▸ Data for the task:

:::::

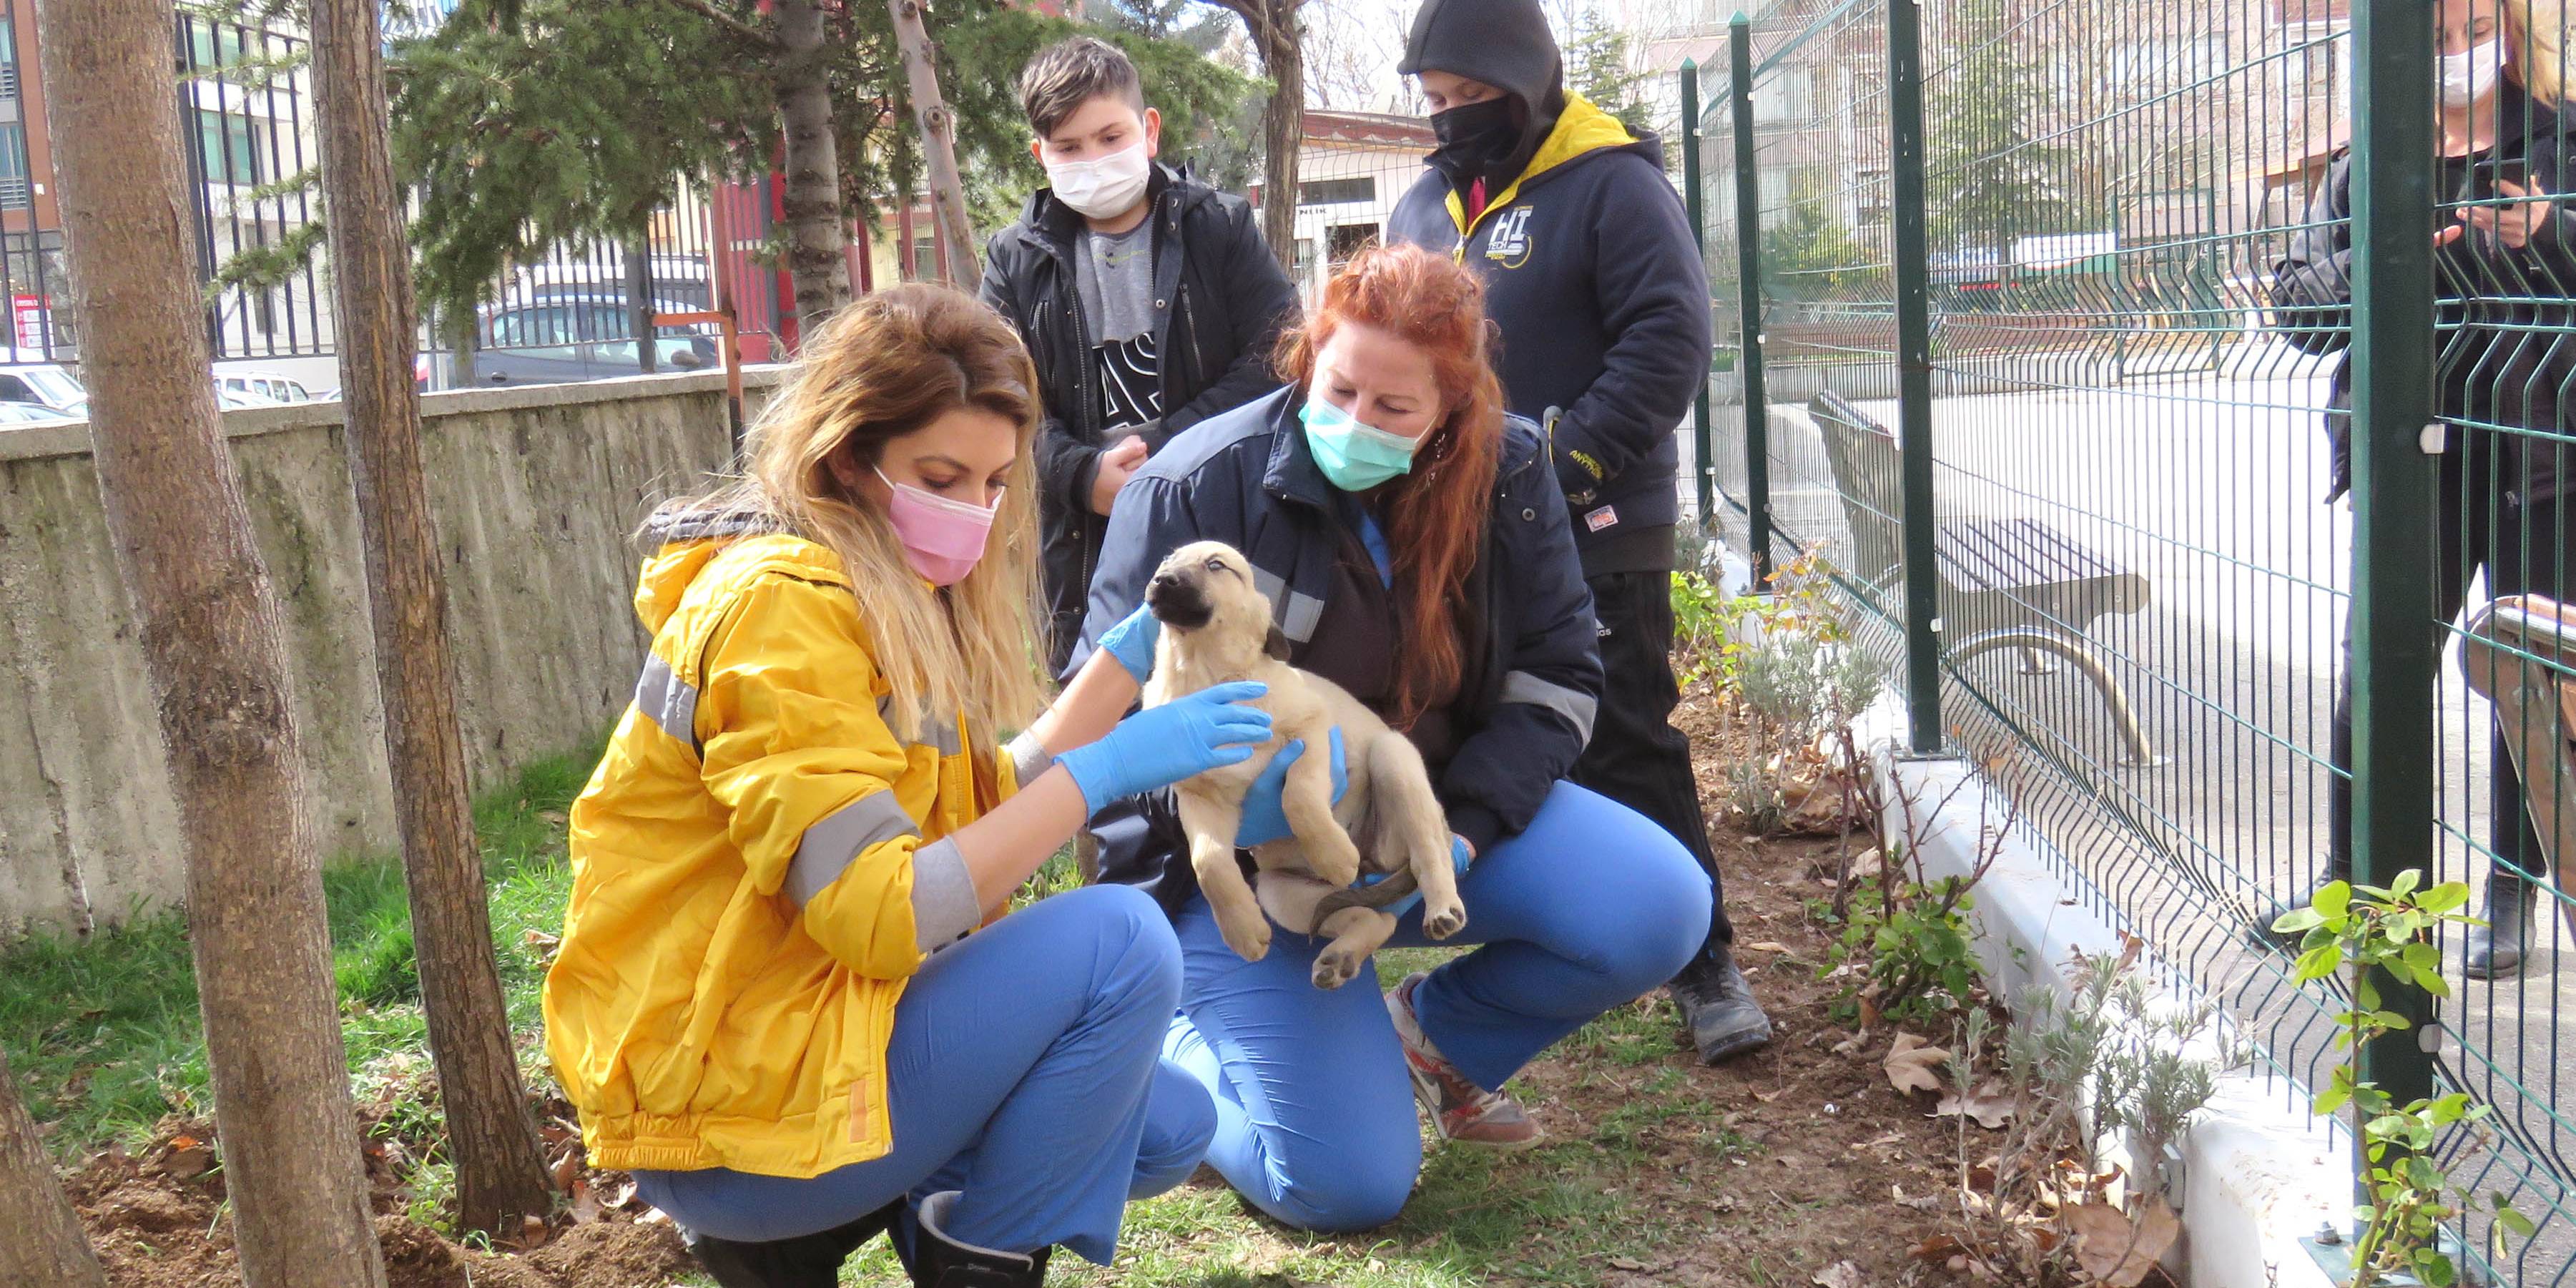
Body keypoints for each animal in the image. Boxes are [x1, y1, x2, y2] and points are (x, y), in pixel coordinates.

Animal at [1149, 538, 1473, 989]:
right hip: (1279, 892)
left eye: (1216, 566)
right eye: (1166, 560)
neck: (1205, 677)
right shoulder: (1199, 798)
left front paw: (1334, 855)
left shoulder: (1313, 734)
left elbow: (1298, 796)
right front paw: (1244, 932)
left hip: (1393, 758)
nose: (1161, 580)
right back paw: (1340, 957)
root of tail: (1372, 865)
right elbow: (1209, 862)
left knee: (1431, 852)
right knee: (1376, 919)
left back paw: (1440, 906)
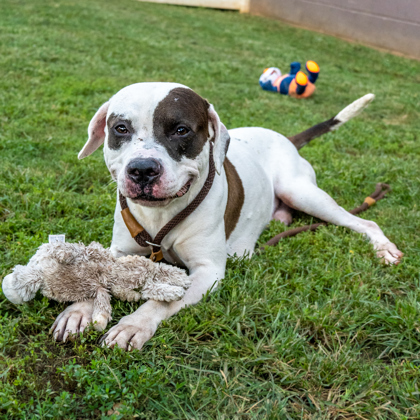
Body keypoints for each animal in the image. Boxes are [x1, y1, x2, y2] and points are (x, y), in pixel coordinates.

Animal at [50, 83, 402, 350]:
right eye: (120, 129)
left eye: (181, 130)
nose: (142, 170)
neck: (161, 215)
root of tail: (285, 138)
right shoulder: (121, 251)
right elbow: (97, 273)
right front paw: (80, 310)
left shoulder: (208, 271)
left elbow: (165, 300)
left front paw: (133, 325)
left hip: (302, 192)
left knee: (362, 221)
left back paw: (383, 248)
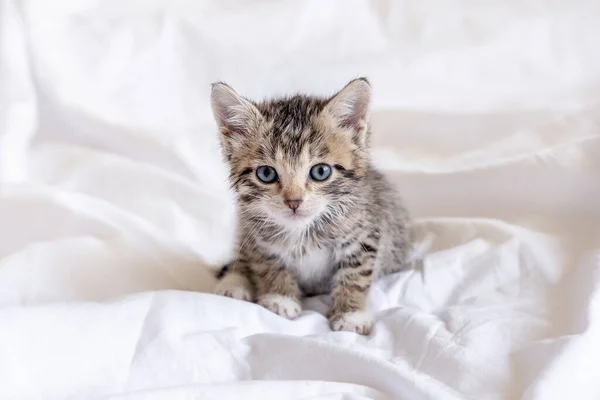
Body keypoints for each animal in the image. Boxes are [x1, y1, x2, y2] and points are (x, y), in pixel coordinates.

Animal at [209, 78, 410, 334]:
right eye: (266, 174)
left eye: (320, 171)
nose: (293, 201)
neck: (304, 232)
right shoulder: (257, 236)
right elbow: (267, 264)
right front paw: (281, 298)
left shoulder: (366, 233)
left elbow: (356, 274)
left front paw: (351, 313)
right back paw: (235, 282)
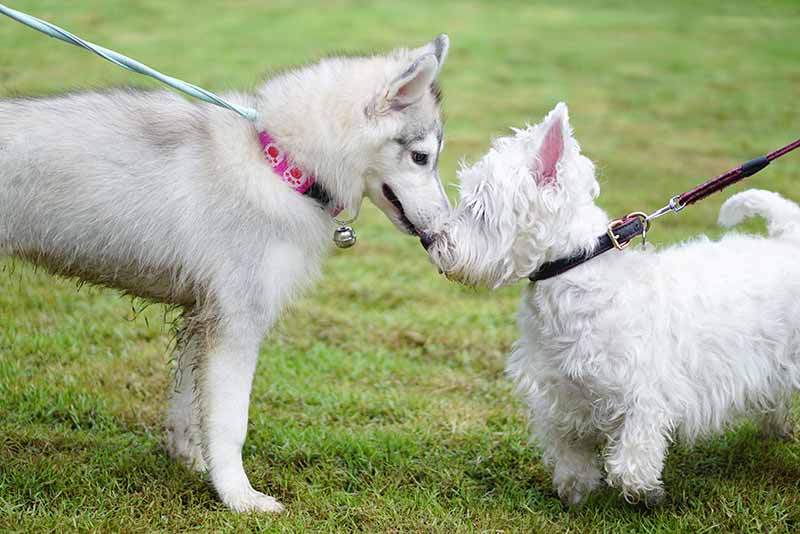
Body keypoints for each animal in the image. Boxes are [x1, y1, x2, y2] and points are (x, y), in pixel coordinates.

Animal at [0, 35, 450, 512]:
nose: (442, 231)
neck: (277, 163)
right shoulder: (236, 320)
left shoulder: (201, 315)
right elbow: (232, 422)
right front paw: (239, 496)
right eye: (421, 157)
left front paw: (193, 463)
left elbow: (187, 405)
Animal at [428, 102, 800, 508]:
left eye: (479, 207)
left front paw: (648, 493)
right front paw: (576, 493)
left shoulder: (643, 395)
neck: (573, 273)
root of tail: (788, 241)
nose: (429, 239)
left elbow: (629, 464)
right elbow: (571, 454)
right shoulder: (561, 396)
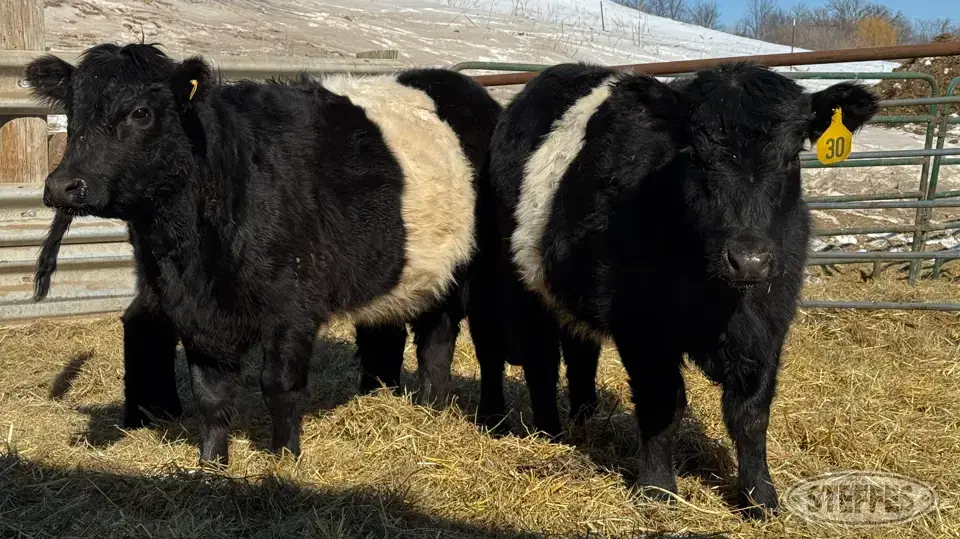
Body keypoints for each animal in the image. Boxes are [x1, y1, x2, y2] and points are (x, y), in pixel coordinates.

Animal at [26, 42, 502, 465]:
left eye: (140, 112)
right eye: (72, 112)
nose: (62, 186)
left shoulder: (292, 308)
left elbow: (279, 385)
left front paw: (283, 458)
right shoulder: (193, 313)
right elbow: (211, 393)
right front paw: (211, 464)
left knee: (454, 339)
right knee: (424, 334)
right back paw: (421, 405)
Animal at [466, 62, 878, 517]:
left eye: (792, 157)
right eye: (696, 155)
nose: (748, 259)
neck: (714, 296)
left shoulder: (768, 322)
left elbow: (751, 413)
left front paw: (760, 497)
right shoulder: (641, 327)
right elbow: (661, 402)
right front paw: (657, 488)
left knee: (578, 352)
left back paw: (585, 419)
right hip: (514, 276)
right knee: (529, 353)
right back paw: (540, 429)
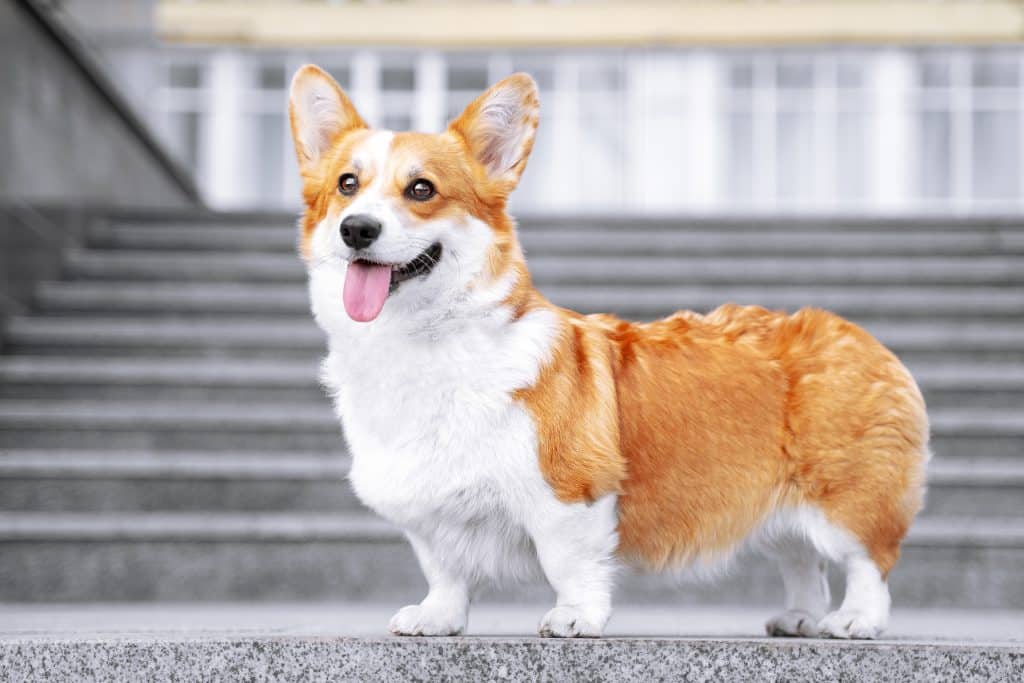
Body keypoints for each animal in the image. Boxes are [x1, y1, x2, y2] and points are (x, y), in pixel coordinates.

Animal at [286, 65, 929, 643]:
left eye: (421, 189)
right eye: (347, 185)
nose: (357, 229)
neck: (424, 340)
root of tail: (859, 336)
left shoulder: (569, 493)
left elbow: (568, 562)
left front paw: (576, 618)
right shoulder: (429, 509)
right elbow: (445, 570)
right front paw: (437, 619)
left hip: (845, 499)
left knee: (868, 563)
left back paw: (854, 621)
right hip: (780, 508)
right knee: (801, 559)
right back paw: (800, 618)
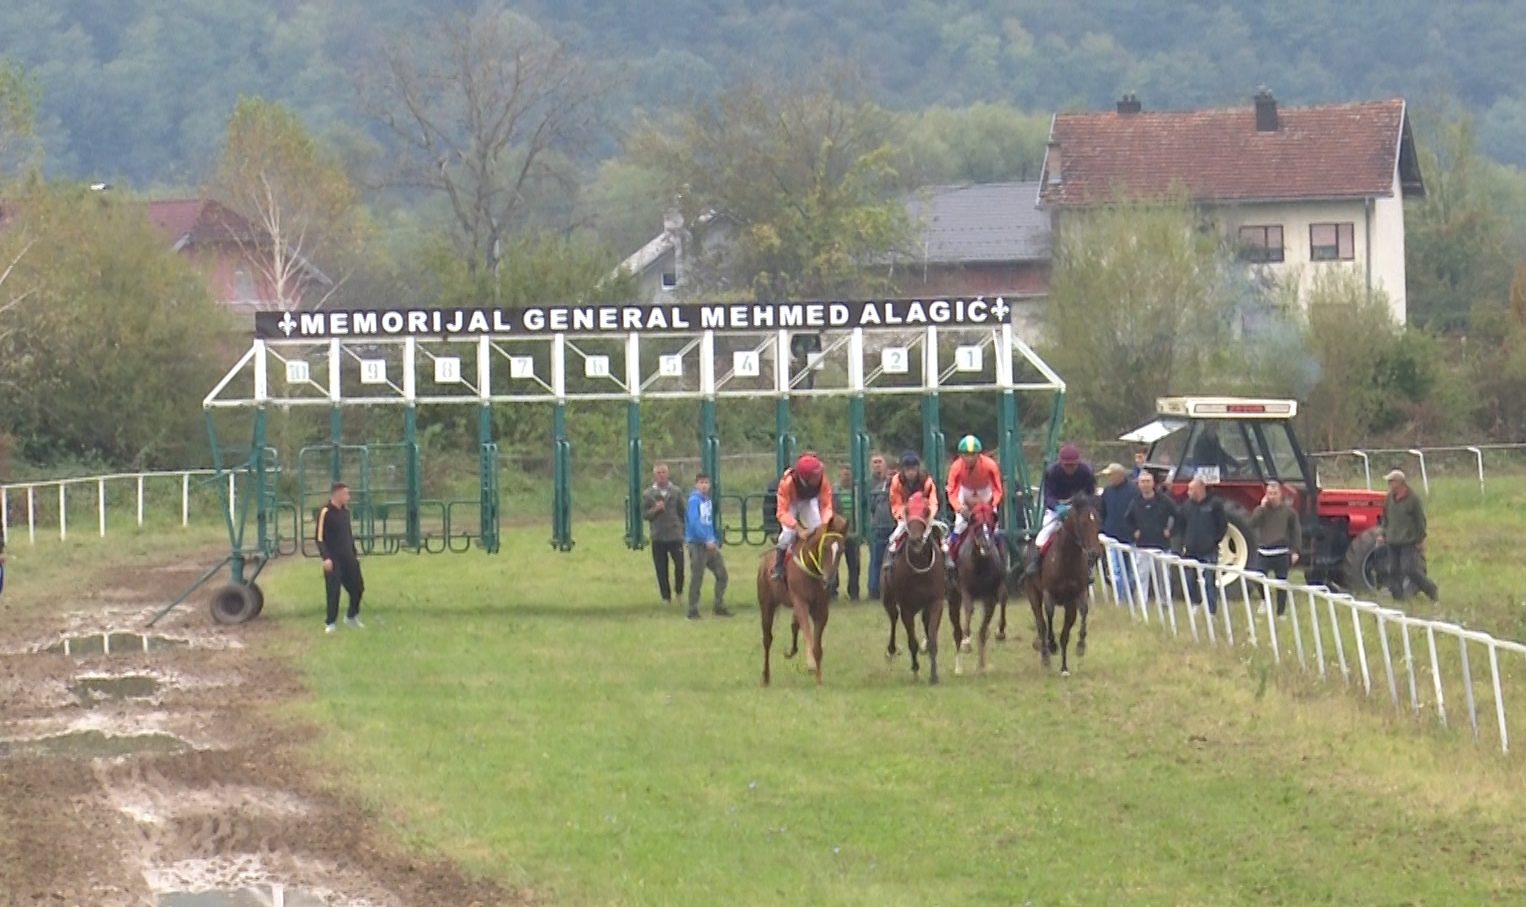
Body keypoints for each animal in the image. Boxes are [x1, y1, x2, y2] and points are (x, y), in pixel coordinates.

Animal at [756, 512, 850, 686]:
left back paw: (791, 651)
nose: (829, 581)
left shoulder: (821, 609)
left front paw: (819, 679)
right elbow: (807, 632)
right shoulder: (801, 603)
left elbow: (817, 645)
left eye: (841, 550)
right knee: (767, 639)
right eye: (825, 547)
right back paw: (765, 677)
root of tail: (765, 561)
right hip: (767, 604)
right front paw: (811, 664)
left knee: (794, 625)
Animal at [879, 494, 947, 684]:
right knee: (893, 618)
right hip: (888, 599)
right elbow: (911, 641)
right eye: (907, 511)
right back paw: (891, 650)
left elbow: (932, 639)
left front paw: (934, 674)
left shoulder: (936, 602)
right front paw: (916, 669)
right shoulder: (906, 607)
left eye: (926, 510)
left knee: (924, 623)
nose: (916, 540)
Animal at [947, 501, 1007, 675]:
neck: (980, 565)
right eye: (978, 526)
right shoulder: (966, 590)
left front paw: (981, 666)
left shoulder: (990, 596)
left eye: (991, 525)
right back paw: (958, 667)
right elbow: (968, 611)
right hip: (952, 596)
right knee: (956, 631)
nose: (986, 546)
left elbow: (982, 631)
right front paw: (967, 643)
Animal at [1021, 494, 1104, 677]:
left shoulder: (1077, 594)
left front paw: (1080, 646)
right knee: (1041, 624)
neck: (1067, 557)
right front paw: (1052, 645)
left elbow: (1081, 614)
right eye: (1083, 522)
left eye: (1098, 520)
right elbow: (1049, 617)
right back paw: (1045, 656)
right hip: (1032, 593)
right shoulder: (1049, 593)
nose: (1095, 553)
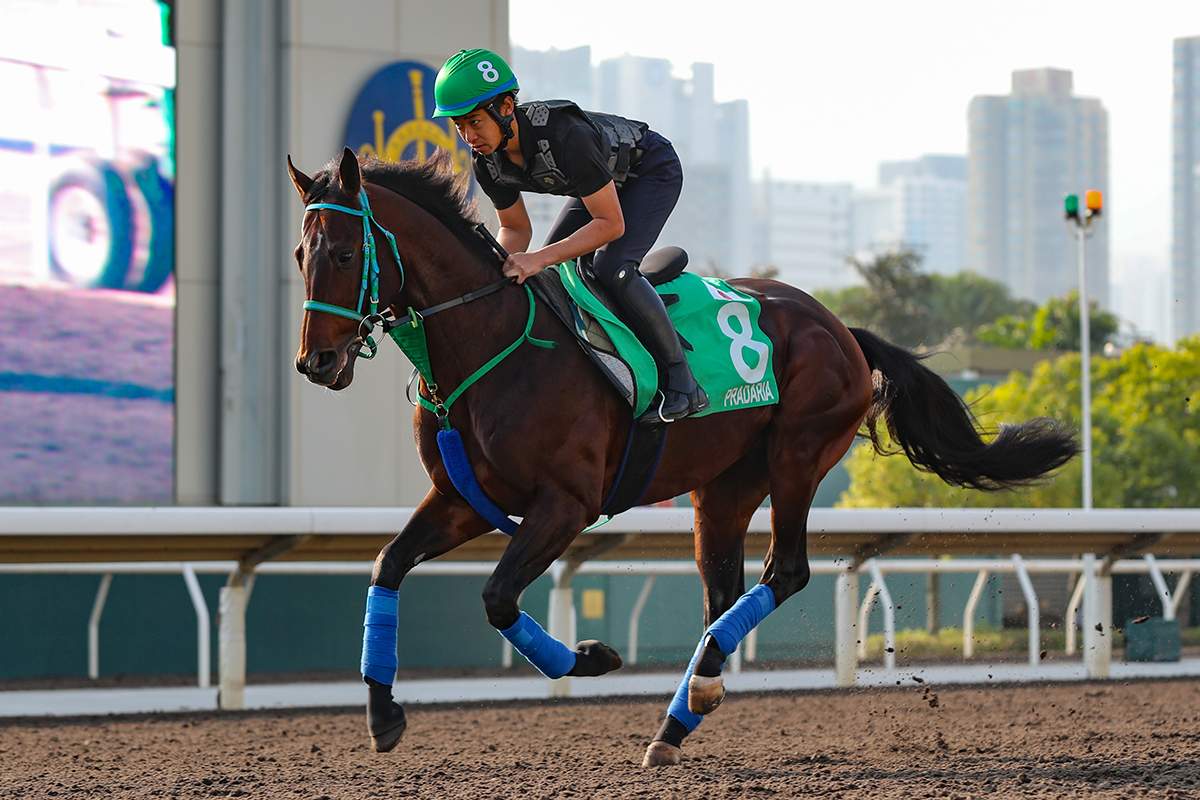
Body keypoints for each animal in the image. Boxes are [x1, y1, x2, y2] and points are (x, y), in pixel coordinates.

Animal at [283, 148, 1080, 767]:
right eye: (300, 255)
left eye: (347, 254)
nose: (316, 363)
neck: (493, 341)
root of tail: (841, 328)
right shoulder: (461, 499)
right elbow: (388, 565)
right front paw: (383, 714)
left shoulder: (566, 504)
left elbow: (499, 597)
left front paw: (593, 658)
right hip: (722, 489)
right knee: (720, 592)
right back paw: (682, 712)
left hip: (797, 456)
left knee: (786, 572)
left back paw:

:::::

▸ Your task:
Output only the stretch above from the line with "left elbow: (356, 274)" through the line with "right back paw: (421, 405)", reproduced exactly. Exclude pictures.

▸ Response to this exercise:
left elbow: (356, 274)
left front paw: (351, 313)
right back paw: (235, 282)
Body keypoints for each animal in the image. Boxes are [x1, y1, x2, y2] and points are (x, y), in pixel coordinates.

Animal at [0, 35, 450, 512]:
nose: (442, 231)
neck: (277, 163)
right shoulder: (236, 320)
left shoulder: (201, 315)
right elbow: (232, 422)
right front paw: (239, 496)
right eye: (421, 157)
left front paw: (193, 463)
left elbow: (187, 405)
Animal at [428, 102, 800, 508]:
left eye: (479, 207)
left front paw: (648, 493)
right front paw: (576, 493)
left shoulder: (643, 395)
neck: (573, 273)
root of tail: (788, 241)
nose: (429, 239)
left elbow: (629, 464)
right elbow: (571, 454)
right shoulder: (561, 396)
Body keypoints for each animal in the image. Boxes are [x1, y1, x2, y2] and points are (x, y), in pixel coordinates.

Animal at [26, 42, 502, 465]:
left eye: (140, 112)
right eye: (72, 112)
nose: (62, 186)
left shoulder: (292, 308)
left elbow: (279, 385)
left front paw: (283, 458)
right shoulder: (193, 313)
right elbow: (211, 393)
right front paw: (211, 464)
left knee: (454, 339)
right knee: (424, 334)
right back paw: (421, 405)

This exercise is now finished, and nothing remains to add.